Extract text from PDF using C# and Aspose.PDF - Invalid Font Exception is thrown

dbartle · November 10, 2020, 3:04pm

We have a PDF for which we get an exception: System.ArgumentException: Invalid font name when using TextAbsorber:
thePdfDocument.Pages[i].Accept(textAbsorber);

The release notes below seem to indicate that this was fixed, but I still get that exception even with the latest version (20.11).

asad.ali · November 10, 2020, 10:53pm

@dbartle

Would you please share the issue ID or forum thread link where the issue was reported actually?

dbartle · November 12, 2020, 3:03pm

I did not previously report it; when we encountered the error I saw that it was listed in the Release Notes as fixed, so I upgraded to the version that reported it fixed and still saw the issue.

dbartle · November 12, 2020, 3:05pm

PDFNET-48584 ArgumentException: Invalid font name on Pages.Accept(); Bug

asad.ali · November 13, 2020, 12:06am

@dbartle

Please note that some issues are related to particular PDF documents and are fixed only for them. However, the referenced issue was investigated earlier and was found as NOT A BUG in the API because the used font was not present in the culprit PDF file which caused the exception.

We also have introduced an option in the API to suppress such error (when used font is not present in the PDF resources and it also shows error in Adobe Reader while opening).
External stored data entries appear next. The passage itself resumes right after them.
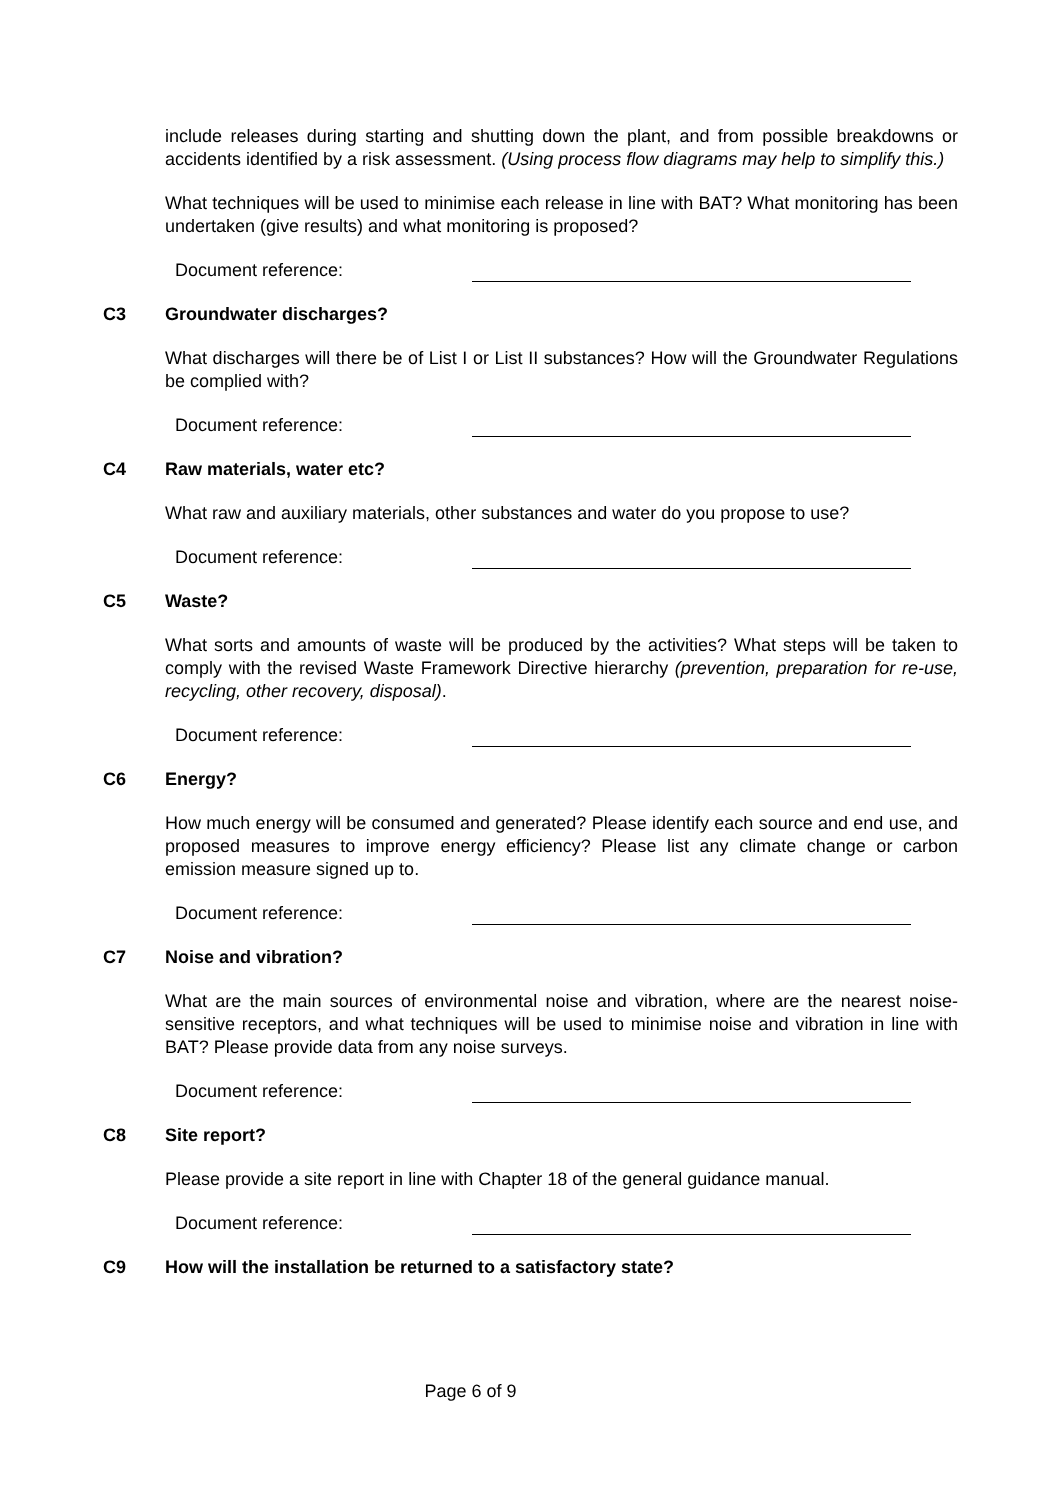include releases during starting and shutting down the plant, and from possible breakdowns or accidents identified by a risk assessment. (Using process flow diagrams may help to simplify this.)
What techniques will be used to minimise each release in line with BAT? What monitoring has been undertaken (give results) and what monitoring is proposed?
Document reference:
C3 Groundwater discharges?
What discharges will there be of List I or List II substances? How will the Groundwater Regulations be complied with?
Document reference:
C4 Raw materials, water etc?
What raw and auxiliary materials, other substances and water do you propose to use?
Document reference:
C5 Waste?
What sorts and amounts of waste will be produced by the activities? What steps will be taken to comply with the revised Waste Framework Directive hierarchy (prevention, preparation for re-use, recycling, other recovery, disposal).
Document reference:
C6 Energy?
How much energy will be consumed and generated? Please identify each source and end use, and proposed measures to improve energy efficiency? Please list any climate change or carbon emission measure signed up to.
Document reference:
C7 Noise and vibration?
What are the main sources of environmental noise and vibration, where are the nearest noise-sensitive receptors, and what techniques will be used to minimise noise and vibration in line with BAT? Please provide data from any noise surveys.
Document reference:
C8 Site report?
Please provide a site report in line with Chapter 18 of the general guidance manual.
Document reference:
C9 How will the installation be returned to a satisfactory state?
Page 6 of 9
If you need to continue document processing regardless of the error, you can do it from now. We have added new option IgnoreResourceFontErrors into TextSearchOptions. Meanings:

true - means that errors of absence of font will be ignored. Text segments that refer to incorrect resources will be skipped during processing.
false (default) - absence of font error will terminate processing by throwing exception (as earlier).

We used the following code for testing:

Document doc = new Document(GetInputPath("Aspose.Pdf/48584.pdf"));

TextFragmentAbsorber textFragmentAbsorber = new TextFragmentAbsorber();
TextSearchOptions textSearchOptions = new TextSearchOptions(false);
textSearchOptions.IgnoreResourceFontErrors = true;
textFragmentAbsorber.TextSearchOptions = textSearchOptions;

doc.Pages[1].Accept(textFragmentAbsorber);
TextFragmentCollection textFragmentCollection = textFragmentAbsorber.TextFragments;
int count = textFragmentCollection.Count; // not zero
File.WriteAllText(GetOutputPath("48584.txt"), textFragmentAbsorber.Text);

cormack.milyli · July 13, 2022, 3:30pm

We’re on version 21.9.0, and we were hitting an “Invalid Font Name” exception when extracting the text form a particular document. We attempted to use the TextSearchOptions.IgnoreResourceFontErrors = true solution outlined above on both TextAbsorber and TextFragmentAbsorber to no avail. We’ve even attempted upgrading to 21.12, 22.1, 22.6 and downgrading to 20.11 and 20.10, all to the same effect.

asad.ali · July 13, 2022, 9:13pm

@cormack.milyli

Could you please share your sample PDF document for our reference? We will test the scenario in our environment and address it accordingly.